- _Assignment_
The number of lines holding "slice" in the listing below is all you should give.

Task inputs below:

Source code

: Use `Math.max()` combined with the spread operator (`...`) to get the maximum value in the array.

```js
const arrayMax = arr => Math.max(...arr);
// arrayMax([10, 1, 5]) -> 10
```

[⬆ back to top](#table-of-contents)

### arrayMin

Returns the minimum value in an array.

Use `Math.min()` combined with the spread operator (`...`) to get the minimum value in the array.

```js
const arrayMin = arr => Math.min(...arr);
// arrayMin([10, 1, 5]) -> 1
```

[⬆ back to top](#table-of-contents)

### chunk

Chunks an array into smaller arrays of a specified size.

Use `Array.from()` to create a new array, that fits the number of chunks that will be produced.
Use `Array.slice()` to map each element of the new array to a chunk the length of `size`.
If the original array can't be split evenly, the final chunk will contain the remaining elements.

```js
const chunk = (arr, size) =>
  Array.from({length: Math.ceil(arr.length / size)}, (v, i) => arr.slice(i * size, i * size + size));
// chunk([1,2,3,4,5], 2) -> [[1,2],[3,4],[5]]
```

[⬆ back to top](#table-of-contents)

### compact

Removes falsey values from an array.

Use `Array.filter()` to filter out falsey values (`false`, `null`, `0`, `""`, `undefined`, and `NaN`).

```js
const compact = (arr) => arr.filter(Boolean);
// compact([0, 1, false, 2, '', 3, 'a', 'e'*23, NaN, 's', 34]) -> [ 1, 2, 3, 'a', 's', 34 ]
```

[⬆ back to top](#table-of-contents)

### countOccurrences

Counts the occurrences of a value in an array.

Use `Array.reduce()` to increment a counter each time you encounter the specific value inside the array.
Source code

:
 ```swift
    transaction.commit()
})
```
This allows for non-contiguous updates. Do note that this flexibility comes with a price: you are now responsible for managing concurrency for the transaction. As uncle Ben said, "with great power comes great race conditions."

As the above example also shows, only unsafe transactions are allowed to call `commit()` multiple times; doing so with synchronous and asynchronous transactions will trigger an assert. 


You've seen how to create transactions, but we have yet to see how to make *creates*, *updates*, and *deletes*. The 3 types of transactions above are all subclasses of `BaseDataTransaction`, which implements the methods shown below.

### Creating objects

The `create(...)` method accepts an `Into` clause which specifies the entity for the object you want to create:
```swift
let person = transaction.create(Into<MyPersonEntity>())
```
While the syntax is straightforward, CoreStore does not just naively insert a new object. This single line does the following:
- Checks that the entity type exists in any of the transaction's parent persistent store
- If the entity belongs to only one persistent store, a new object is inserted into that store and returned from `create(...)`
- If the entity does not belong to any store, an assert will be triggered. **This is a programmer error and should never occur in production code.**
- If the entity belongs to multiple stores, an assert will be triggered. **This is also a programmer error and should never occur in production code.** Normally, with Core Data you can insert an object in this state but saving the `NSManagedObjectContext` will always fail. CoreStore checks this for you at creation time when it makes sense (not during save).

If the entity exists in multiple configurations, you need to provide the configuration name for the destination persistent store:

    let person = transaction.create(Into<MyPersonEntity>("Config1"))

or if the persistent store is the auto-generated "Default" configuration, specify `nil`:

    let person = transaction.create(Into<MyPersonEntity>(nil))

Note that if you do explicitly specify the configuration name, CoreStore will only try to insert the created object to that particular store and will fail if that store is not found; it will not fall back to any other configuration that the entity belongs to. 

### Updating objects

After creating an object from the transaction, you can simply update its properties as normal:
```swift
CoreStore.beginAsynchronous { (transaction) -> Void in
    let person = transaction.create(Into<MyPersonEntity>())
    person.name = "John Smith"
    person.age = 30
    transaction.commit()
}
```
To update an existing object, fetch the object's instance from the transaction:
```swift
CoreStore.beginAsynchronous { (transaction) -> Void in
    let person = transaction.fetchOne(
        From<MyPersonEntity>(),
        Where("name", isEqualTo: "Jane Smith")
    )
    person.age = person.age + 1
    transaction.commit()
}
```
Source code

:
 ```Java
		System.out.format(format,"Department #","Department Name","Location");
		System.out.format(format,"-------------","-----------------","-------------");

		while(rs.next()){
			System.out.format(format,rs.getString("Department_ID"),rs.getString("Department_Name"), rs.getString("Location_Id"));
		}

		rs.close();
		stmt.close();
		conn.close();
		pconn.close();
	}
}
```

End of Task inputs.

- _Finished task_
2